=== RECORDS TO USE ===
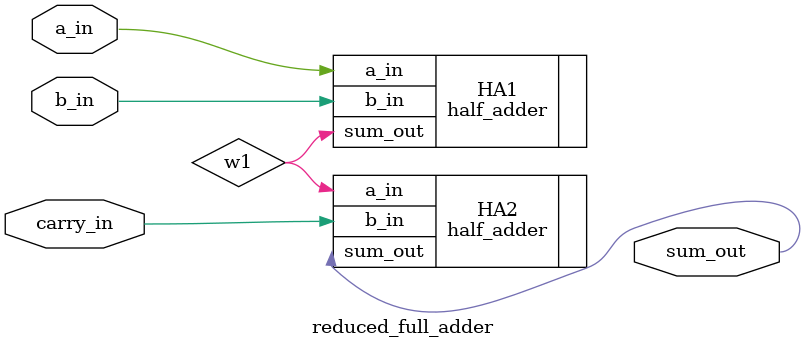
<source format=v>
`timescale 1ns / 1ps
module reduced_full_adder(sum_out,a_in,b_in,carry_in);
    output sum_out;
    input a_in,b_in,carry_in;
    wire w1;
    
    half_adder HA1(.sum_out(w1),.a_in(a_in),.b_in(b_in));
    half_adder HA2(.sum_out(sum_out),.a_in(w1),.b_in(carry_in));
endmodule

</source>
===
WORK ORDER
Skip the images and set down the rest of the data unchanged.

OUTPUT FOR THIS TASK
<source format=v>
`timescale 1ns / 1ps
module reduced_full_adder(sum_out,a_in,b_in,carry_in);
    output sum_out;
    input a_in,b_in,carry_in;
    wire w1;
    
    half_adder HA1(.sum_out(w1),.a_in(a_in),.b_in(b_in));
    half_adder HA2(.sum_out(sum_out),.a_in(w1),.b_in(carry_in));
endmodule

</source>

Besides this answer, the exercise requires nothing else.